No me resulta tan asombroso observar esta tendencia a la perfección en un
pueblo suizo, eminentemente rural, habitado por suizos de varias generaciones.
Lo asombroso es observarlo en esta ciudad heterogénea, sin duda la más
multiracial del mundo, con todo el cosmopolitismo que la caracteriza.
Si uno quisiera describir aquellos
rasgos que hacen de Ginebra una ciudad tan ordenada, no sabe por dónde empezar.
Mejor aún, da igual por dónde sea que uno empiece: finalmente todo terminará
articulándose y, cada una de las partes, acabarán, en conjunto, dando la
impresión de un todo armónico. El mismo espíritu de eficiencia, higiene, orden
y reserva rige en el modo de administrar los servicios públicos, en el sistema
de limpieza de los parques, los hábitos nocturnos, el estilo de la prensa, las
excursiones, el interior de las casas. Cada detalle forma parte de un plan
general. Hasta la Fiesta
de la Música ,
extraordinario evento de tres días que se realiza una vez al año, se
desenvuelve con extremado orden y organización, de modo tal que termina de dar
su concierto una banda de heavy metal y a los cinco minutos ya juntaron los
papeles del piso. Recuerdo mi primera
tarde en Ginebra. Me habían comentado
detrás de que líneas no se puede estacionar y, si uno lo hace, no tiene muchas
posibilidades de quedar impune, no tanto porque las autoridades lo descubran:
los ciudadanos denuncian. En efecto, veo un auto estacionar en un lugar
prohibido. Recuerdo que tenía patente rusa. El segundo de los ciudadanos que
pasó por allí, lo vi con mis propios ojos, sacó su teléfono e hizo la denuncia.

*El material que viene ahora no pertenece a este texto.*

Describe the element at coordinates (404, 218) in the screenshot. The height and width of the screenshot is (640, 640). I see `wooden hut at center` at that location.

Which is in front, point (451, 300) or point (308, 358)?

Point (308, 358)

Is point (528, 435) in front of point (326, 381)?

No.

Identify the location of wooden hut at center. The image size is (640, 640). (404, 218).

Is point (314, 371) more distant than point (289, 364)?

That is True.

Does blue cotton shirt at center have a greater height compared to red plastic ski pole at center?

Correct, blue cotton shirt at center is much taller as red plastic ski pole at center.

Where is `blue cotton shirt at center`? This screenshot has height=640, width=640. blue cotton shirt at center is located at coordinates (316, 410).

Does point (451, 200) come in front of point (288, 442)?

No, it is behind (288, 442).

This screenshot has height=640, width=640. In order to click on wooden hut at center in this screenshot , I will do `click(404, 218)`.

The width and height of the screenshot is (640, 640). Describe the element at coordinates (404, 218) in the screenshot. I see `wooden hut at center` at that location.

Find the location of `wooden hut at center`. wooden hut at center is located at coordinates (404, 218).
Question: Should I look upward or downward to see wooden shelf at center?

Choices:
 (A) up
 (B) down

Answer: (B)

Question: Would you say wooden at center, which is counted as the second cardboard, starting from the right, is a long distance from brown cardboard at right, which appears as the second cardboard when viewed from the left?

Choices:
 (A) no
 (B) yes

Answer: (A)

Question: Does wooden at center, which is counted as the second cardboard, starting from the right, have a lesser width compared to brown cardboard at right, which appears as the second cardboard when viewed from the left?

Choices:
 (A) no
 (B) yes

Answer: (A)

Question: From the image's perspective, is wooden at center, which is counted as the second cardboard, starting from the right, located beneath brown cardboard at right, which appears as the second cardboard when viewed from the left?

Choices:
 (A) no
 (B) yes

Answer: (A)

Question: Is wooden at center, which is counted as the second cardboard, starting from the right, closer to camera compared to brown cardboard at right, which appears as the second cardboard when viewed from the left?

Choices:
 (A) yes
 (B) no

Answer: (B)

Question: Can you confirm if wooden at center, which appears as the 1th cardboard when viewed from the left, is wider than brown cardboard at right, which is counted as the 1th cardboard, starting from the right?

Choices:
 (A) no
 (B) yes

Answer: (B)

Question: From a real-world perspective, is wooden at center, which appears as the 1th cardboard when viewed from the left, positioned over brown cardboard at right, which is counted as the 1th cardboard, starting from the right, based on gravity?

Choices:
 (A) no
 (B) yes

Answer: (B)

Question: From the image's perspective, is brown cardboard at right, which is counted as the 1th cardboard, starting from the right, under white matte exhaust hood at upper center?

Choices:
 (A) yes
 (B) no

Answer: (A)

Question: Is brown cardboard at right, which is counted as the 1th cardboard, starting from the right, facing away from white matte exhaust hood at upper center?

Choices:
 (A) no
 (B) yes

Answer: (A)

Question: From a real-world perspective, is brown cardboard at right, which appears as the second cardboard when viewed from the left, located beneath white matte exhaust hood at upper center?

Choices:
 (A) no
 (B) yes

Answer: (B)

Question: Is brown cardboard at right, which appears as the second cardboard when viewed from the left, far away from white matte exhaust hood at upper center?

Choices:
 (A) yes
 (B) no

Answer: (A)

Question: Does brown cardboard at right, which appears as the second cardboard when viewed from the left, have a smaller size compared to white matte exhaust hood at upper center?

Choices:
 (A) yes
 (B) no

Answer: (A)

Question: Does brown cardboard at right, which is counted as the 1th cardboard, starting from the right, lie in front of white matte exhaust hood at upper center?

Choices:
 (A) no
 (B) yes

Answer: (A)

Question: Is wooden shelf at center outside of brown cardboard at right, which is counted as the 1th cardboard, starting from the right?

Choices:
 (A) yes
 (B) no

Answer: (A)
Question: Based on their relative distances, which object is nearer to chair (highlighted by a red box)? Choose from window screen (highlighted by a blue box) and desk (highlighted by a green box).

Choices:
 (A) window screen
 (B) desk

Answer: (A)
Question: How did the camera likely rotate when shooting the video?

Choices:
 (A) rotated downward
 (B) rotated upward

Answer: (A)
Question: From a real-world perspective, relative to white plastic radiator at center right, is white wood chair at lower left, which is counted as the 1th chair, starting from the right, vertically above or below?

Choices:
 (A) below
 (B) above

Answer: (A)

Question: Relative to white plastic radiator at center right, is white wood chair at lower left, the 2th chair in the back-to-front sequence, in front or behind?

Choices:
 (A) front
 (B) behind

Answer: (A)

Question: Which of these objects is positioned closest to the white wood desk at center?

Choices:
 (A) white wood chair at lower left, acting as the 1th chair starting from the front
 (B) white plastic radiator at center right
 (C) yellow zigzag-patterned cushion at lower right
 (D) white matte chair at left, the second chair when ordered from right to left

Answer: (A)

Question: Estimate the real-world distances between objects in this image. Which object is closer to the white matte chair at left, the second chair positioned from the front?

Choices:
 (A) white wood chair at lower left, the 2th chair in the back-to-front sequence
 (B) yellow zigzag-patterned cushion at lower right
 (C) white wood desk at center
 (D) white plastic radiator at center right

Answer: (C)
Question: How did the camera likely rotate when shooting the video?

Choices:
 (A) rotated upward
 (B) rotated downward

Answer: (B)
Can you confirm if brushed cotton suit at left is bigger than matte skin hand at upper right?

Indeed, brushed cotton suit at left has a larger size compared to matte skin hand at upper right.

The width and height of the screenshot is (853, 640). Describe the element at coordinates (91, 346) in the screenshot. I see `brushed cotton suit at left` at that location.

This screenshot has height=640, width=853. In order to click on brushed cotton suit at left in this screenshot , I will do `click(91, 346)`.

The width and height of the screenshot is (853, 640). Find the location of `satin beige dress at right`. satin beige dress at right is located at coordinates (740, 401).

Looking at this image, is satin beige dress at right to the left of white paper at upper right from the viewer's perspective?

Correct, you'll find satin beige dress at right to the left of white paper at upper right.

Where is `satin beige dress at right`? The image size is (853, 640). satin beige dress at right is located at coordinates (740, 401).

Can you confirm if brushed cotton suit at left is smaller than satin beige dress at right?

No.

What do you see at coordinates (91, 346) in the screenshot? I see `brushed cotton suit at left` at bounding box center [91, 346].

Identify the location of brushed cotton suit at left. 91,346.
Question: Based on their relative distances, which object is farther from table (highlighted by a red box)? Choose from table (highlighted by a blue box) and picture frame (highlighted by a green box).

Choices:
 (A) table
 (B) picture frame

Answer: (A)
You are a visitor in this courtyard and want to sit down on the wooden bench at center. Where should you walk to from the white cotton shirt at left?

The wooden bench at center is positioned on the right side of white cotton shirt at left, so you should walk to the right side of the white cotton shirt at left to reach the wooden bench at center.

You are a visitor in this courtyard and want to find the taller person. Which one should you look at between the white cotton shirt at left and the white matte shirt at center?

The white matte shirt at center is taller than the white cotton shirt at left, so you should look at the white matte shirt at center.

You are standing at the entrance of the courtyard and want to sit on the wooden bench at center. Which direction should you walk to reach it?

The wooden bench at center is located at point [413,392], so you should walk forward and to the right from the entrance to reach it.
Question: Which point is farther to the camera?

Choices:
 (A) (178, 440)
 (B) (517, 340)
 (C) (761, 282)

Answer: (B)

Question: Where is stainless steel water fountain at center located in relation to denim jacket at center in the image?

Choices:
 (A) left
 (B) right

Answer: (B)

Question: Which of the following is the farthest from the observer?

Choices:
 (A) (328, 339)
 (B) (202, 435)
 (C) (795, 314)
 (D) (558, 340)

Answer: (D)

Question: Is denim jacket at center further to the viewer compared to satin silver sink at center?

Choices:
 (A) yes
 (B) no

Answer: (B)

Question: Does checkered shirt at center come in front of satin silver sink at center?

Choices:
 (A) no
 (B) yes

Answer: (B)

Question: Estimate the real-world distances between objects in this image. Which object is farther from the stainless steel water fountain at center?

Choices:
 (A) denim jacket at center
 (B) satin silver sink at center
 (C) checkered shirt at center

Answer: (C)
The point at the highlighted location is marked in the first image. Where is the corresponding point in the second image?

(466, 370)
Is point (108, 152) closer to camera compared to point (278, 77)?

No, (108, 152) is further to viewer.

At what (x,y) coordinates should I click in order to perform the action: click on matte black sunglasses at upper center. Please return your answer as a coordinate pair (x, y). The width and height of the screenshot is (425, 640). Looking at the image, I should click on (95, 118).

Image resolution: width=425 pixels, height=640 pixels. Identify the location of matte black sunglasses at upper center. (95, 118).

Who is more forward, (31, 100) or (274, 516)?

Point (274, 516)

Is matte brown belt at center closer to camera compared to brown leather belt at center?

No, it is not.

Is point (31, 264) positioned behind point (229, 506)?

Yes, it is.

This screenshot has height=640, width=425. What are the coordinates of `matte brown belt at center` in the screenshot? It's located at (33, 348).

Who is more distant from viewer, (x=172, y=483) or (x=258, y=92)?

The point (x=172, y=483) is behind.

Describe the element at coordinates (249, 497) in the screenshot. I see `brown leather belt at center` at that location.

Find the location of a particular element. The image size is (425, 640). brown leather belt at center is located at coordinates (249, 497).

Al instante estaba allí el inspector haciendo la multa. Yo, recién aterrizado
desde la neurótica Buenos Aires, lo primero que pensé fue que estaba en una
ciudad de viles delatores, seres obsecuentes y vendidos al sistema. Pero eso es
un error: los ciudadanos ginebrinos no son ni obsecuentes ni vendidos al
sistema. Es más simple: son el sistema. El Estado no es un poder paternalista
que impone, por la fuerza, una serie de leyes y costumbres a una turba
convulsionada. El Estado es aquí la ciudadanía: los ciudadanos, defendiendo al
Estado, se defienden a sí mismos. Ellos cumplen con el Estado porque el Estado
cumple con ellos. Rosa Regàs recuerda algunas de esas votaciones que llaman la
atención del visitante. En una oportunidad los ginebrinos votaron contra el
aumento de vacaciones anuales. Reflexionaron que esta semana adicional
implicaría un gasto extra para el erario público, y por lo tanto ellos mismos
contribuirían a pagar este gasto. En otra oportunidad votaron a favor de un
impuesto en autopistas por entonces gratuitas, comprendiendo que el impuesto
repartía el gasto de mantenimiento entre los usuarios. Ginebra es una obra de arte cívico, quizás
uno de los pocos lugares del mundo en donde, luego de leer un texto de
educación cívica, no se tiene la sensación de haber leído una novela de ciencia
ficción.
Desde luego que las calles son
limpias. Ni un solo papel injuria las impecables aceras de la ciudad. En todos
los barrios hay numerosos contenedores de basura, todos tan bien puestos que
hasta da pena arrojarles desperdicios, pero a nadie se le ocurre arrojar basura
en otro lado. Estos contenedores están clasificados según el tipo de deshechos:
uno para papeles, otro para latas, uno para botellas verdes, otro para botellas
blancas. La basura se recicla y se publican las cifras de lo que supone este
ahorro. Igualmente inconcebible es
la posibilidad de que la ciudad se vea ensuciada por las necesidades de los
numerosísimos perros de todas las razas que pasean junto a sus dueños, de todas
las naciones. Para las defecaciones de estos perros, todos ellos registrados,
vacunados y bien educados, siempre hay una caninnete,
casilla provista de unas bolsas rojas especiales. No vaya a creerse que en
Ginebra, se trate de un animal o de una cosa, algo quedará fuera del sistema.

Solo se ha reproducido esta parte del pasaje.